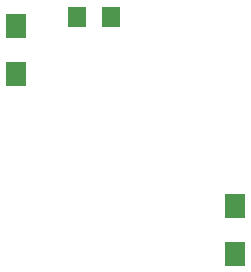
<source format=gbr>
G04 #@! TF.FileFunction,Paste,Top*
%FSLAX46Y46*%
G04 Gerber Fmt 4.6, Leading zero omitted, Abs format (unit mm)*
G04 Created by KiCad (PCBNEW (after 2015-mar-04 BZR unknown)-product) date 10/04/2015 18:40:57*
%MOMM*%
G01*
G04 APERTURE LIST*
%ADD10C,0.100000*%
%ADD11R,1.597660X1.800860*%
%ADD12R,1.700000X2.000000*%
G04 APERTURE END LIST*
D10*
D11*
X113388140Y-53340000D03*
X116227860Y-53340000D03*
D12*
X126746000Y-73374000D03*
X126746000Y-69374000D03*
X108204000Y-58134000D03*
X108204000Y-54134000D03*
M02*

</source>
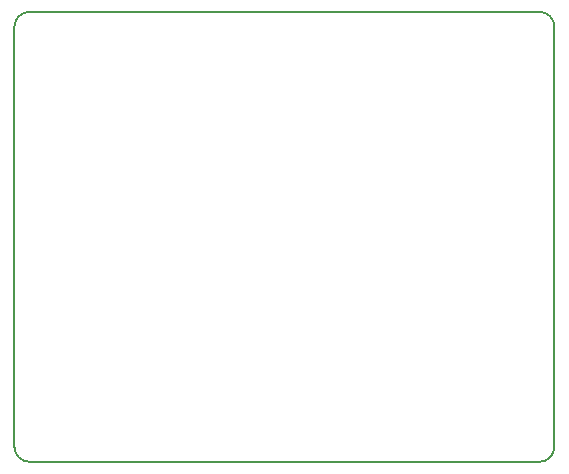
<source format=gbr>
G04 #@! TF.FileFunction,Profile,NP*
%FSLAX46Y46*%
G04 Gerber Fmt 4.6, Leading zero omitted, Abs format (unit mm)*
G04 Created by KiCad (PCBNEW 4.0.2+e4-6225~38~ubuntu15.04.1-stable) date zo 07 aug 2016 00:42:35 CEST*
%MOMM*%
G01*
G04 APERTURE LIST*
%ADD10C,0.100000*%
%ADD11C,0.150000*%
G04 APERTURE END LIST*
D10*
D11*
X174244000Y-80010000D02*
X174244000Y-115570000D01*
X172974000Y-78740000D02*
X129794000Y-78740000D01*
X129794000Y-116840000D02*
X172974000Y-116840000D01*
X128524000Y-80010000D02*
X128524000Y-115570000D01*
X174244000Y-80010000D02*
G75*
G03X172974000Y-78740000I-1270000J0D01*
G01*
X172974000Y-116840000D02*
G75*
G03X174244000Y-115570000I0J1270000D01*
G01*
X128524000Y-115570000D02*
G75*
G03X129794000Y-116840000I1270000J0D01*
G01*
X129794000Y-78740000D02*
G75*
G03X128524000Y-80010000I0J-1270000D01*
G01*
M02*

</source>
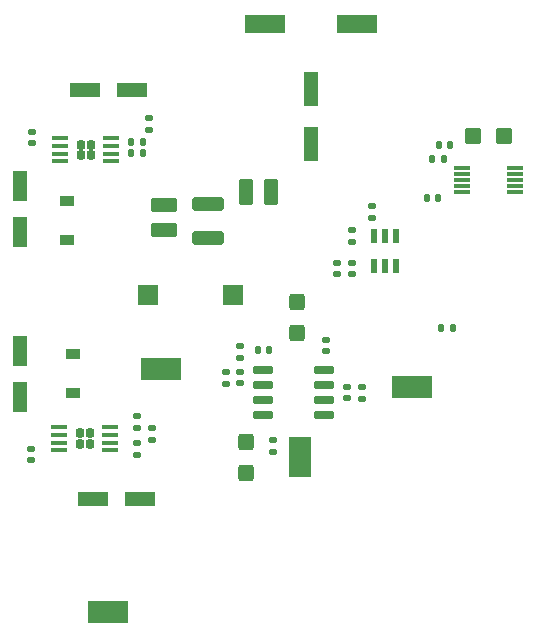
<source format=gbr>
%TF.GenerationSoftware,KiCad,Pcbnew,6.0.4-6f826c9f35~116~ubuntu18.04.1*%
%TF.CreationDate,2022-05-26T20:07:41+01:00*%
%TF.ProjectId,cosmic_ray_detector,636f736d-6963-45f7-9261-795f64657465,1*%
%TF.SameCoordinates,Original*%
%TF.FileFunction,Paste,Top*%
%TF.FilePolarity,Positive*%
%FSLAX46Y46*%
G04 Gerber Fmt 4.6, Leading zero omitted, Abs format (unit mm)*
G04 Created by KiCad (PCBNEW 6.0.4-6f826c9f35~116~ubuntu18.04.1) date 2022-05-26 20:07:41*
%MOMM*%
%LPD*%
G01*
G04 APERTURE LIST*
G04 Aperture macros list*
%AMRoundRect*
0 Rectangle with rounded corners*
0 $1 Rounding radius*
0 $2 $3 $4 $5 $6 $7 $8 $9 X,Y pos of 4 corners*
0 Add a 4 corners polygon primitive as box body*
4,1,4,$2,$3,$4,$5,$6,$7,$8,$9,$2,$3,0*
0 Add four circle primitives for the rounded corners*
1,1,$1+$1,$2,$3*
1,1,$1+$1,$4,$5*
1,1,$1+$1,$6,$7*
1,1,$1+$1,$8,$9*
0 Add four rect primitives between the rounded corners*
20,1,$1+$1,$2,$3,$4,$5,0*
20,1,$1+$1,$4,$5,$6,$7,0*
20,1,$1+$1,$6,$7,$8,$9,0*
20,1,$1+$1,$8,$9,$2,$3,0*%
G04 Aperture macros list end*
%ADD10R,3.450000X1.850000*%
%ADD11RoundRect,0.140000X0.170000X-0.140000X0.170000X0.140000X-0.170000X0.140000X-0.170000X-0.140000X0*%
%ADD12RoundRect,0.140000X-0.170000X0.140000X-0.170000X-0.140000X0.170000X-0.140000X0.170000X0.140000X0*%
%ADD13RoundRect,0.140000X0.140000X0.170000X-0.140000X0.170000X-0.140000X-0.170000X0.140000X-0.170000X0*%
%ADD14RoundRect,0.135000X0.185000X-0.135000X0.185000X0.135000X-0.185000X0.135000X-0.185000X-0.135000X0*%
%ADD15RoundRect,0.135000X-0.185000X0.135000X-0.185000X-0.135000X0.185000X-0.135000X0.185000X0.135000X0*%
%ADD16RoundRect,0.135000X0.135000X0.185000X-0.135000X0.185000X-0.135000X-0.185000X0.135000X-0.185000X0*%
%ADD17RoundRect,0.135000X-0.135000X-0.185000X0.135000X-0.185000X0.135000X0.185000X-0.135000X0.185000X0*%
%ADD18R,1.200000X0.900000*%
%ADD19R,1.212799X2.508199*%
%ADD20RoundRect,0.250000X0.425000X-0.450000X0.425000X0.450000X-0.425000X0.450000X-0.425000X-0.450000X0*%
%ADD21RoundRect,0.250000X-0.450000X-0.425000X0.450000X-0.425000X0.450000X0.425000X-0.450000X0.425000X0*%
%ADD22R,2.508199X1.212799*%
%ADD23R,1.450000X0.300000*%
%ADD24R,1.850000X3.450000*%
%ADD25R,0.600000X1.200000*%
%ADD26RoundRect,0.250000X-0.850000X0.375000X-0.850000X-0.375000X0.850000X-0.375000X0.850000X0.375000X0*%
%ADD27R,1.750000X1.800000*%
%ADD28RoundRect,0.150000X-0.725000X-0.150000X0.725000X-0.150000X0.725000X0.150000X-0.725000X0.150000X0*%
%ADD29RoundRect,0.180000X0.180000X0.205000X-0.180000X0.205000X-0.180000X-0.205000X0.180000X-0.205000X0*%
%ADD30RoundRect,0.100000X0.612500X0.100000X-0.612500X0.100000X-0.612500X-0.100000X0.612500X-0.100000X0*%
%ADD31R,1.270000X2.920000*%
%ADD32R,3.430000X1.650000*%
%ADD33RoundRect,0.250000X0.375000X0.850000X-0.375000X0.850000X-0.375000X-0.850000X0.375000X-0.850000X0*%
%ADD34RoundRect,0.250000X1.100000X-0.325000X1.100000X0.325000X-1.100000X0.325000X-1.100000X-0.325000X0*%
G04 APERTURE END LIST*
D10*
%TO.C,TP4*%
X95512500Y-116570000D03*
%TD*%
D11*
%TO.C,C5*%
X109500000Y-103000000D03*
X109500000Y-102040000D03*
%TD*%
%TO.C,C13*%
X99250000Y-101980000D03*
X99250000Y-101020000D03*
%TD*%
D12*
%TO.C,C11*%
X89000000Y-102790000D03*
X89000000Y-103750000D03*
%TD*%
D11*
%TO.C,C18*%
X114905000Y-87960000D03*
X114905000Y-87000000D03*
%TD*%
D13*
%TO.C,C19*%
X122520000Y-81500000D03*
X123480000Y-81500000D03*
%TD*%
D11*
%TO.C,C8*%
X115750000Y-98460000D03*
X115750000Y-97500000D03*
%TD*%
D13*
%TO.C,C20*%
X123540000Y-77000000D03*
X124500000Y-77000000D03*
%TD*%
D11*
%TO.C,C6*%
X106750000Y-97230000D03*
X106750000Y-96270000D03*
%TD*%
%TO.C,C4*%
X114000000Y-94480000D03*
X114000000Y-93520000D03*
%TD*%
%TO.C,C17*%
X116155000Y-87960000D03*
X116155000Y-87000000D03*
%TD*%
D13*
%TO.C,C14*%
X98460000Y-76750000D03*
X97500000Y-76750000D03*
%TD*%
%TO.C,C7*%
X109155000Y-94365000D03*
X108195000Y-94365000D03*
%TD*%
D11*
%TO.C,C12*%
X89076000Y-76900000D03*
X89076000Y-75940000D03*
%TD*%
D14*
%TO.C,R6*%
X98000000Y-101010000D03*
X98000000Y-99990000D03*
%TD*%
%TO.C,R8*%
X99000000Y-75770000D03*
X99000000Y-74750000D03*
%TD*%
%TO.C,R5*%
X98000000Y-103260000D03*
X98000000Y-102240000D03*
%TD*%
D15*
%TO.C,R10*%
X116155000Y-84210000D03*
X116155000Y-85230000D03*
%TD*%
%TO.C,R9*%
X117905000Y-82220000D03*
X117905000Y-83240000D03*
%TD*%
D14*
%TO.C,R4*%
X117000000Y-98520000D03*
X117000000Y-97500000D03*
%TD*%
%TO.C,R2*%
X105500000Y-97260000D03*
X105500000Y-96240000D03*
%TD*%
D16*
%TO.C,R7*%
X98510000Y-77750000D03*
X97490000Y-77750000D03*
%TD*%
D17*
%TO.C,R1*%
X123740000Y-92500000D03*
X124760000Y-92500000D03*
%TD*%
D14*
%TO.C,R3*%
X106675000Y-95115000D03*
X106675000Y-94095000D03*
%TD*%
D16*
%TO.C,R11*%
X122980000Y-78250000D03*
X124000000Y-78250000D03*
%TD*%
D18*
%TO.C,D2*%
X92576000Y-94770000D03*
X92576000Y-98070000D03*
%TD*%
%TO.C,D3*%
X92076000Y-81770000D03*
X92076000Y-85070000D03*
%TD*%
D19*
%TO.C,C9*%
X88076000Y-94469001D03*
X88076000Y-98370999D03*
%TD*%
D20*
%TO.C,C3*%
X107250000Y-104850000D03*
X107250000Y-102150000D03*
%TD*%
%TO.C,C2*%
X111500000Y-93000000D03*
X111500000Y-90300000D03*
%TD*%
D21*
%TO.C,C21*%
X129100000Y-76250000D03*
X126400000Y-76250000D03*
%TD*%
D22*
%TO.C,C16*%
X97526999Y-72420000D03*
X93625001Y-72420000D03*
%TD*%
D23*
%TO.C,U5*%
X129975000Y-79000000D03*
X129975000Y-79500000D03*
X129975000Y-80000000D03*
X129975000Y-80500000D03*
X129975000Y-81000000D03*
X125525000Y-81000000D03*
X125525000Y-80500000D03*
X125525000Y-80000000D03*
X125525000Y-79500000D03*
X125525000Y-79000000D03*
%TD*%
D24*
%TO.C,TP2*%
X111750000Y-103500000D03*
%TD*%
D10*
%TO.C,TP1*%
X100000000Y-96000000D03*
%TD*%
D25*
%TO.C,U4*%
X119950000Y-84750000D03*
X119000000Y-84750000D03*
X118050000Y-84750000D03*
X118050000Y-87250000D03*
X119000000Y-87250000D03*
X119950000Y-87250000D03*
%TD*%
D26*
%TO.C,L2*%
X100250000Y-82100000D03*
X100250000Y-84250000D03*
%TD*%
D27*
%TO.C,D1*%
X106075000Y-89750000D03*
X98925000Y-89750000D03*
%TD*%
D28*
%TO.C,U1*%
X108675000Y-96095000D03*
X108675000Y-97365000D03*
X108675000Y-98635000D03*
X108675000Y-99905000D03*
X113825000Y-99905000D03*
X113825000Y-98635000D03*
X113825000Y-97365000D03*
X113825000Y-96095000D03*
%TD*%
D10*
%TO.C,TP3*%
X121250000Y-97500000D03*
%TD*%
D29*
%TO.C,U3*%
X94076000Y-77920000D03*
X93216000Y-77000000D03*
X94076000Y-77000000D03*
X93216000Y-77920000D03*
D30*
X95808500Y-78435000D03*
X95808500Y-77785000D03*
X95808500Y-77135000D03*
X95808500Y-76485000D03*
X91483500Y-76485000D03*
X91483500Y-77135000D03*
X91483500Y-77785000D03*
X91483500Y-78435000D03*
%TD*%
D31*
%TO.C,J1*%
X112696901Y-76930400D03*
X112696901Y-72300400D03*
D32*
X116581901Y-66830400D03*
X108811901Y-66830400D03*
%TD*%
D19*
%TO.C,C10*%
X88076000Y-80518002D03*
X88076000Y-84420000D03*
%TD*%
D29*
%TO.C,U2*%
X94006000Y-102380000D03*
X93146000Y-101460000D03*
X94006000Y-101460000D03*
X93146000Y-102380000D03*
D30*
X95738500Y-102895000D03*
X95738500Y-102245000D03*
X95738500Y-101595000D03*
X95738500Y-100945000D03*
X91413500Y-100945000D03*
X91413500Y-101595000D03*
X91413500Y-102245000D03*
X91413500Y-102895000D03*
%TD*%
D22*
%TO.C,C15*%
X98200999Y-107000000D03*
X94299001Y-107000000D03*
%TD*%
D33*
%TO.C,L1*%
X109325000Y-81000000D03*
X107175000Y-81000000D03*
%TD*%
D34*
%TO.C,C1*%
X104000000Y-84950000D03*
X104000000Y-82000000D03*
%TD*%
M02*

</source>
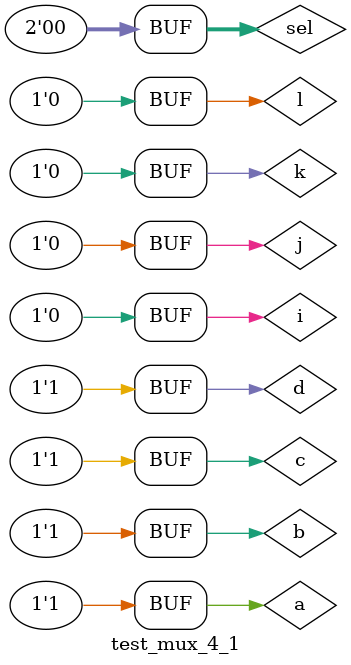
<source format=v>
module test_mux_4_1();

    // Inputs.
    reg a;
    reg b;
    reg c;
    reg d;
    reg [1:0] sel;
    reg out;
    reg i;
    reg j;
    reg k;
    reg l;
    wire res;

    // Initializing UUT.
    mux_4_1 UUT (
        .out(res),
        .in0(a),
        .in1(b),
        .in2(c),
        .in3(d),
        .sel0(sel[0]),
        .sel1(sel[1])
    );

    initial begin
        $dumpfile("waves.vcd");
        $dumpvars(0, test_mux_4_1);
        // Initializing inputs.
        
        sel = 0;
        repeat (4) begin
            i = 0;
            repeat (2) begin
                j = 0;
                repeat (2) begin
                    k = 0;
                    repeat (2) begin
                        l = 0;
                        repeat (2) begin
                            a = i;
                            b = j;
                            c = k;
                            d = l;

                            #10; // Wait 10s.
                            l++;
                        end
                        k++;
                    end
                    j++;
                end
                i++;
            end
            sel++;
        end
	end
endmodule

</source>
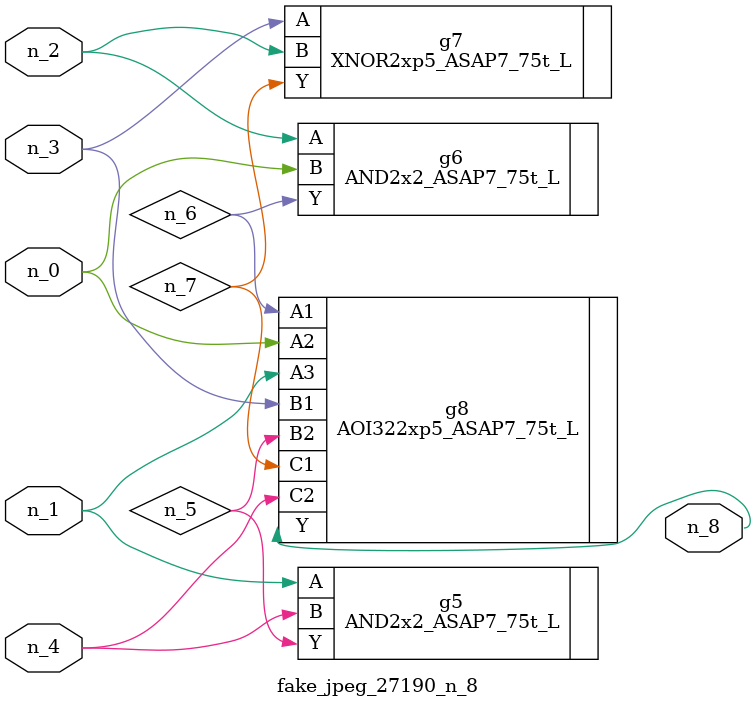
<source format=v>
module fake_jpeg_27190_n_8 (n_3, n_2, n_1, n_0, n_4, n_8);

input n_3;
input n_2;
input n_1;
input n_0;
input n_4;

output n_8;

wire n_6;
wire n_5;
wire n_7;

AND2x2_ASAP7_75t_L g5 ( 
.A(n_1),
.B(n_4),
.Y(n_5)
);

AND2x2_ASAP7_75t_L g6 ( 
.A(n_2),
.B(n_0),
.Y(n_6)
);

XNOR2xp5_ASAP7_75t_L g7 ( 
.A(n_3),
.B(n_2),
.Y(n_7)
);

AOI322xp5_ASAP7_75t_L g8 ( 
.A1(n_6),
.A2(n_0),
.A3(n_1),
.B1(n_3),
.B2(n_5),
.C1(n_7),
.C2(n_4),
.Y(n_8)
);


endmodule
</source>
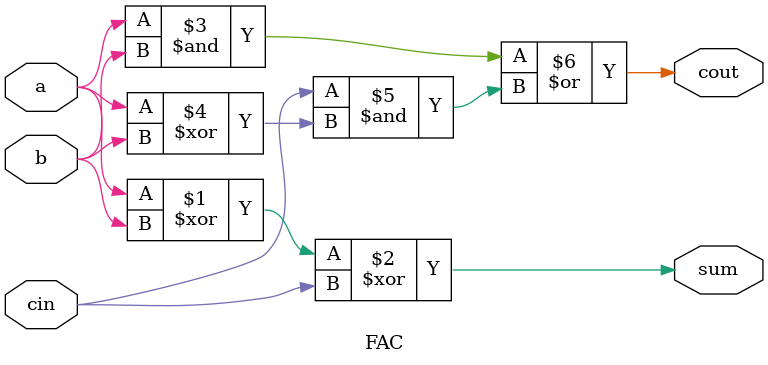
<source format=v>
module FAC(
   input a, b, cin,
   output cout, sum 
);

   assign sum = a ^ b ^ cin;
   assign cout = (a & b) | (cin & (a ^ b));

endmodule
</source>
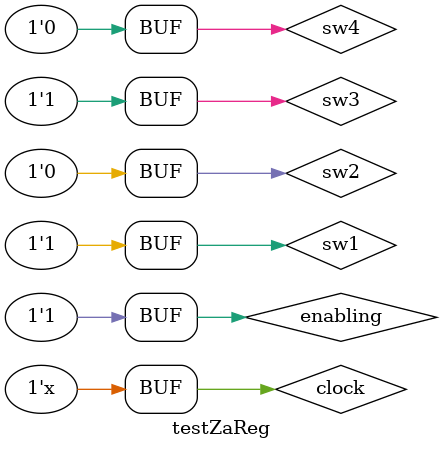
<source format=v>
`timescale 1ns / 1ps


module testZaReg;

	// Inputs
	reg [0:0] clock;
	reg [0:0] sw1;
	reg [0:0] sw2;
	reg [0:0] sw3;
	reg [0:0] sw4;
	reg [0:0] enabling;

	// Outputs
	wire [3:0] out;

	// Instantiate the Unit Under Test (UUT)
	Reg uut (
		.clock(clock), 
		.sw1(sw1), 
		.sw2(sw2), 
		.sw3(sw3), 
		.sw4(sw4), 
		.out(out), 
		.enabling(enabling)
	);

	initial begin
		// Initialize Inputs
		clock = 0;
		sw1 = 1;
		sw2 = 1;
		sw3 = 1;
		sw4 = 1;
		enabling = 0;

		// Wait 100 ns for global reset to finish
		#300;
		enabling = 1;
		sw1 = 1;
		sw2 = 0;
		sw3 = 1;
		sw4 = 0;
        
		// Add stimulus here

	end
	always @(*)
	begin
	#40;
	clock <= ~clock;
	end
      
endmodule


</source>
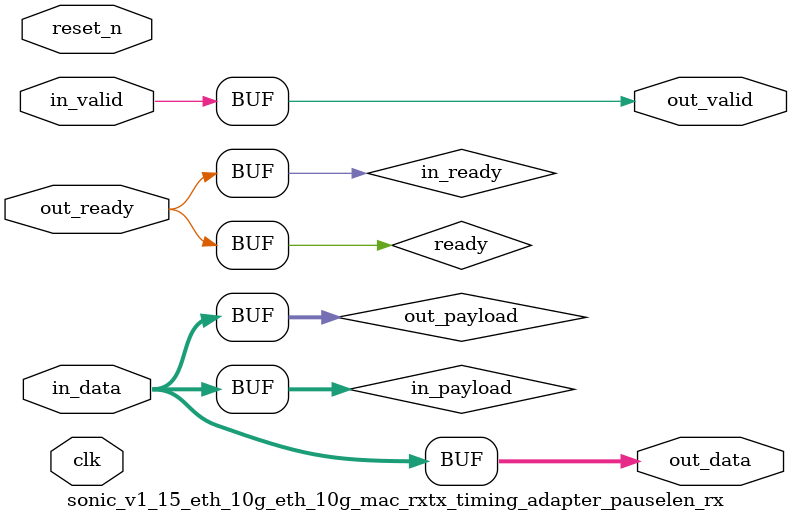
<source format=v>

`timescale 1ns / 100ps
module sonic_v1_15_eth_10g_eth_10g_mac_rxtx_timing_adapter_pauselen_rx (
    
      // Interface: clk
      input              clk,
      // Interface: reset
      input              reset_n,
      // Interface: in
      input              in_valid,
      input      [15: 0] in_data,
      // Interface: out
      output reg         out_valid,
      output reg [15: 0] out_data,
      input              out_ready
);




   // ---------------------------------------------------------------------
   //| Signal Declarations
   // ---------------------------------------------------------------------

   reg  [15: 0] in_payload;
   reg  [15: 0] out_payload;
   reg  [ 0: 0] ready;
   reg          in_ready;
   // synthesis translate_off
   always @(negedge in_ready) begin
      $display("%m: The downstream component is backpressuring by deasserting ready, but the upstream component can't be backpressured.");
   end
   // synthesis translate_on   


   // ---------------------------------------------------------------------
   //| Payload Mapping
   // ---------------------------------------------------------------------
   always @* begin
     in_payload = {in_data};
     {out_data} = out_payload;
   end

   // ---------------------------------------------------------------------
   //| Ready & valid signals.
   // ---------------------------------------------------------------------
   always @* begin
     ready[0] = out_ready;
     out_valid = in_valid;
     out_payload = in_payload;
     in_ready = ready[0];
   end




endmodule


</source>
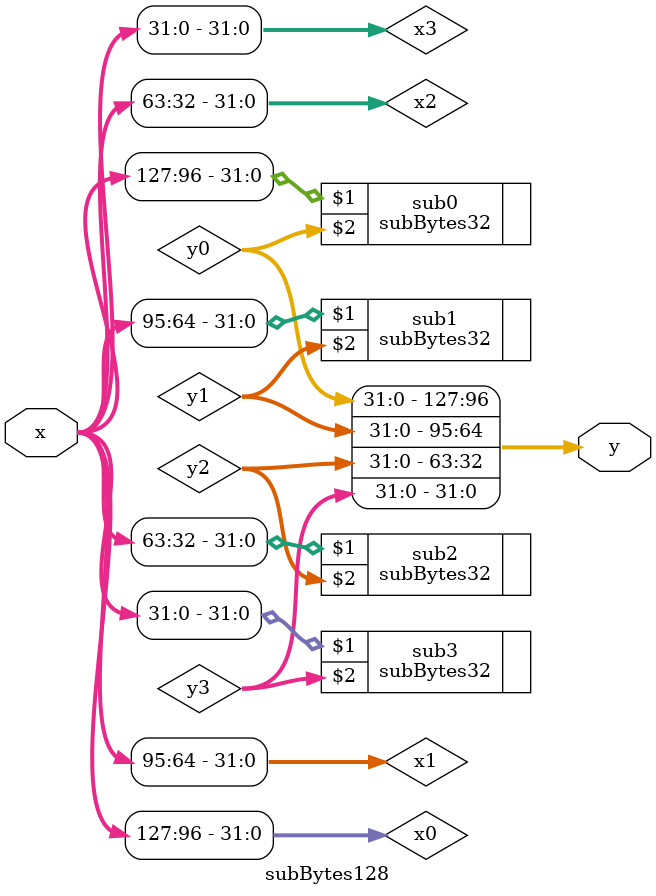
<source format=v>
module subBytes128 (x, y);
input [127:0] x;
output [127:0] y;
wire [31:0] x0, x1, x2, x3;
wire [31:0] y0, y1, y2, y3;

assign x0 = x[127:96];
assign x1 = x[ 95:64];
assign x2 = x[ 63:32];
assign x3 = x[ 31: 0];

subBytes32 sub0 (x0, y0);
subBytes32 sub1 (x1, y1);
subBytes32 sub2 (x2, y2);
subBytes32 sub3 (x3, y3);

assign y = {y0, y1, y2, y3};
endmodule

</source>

* * *

▶ **GOAL OF THE EXERCISE**: The lines in the listing that include the word "enabling" are to be counted; give only that number.

▶ **RESPONSE TO THIS EXERCISE**: 4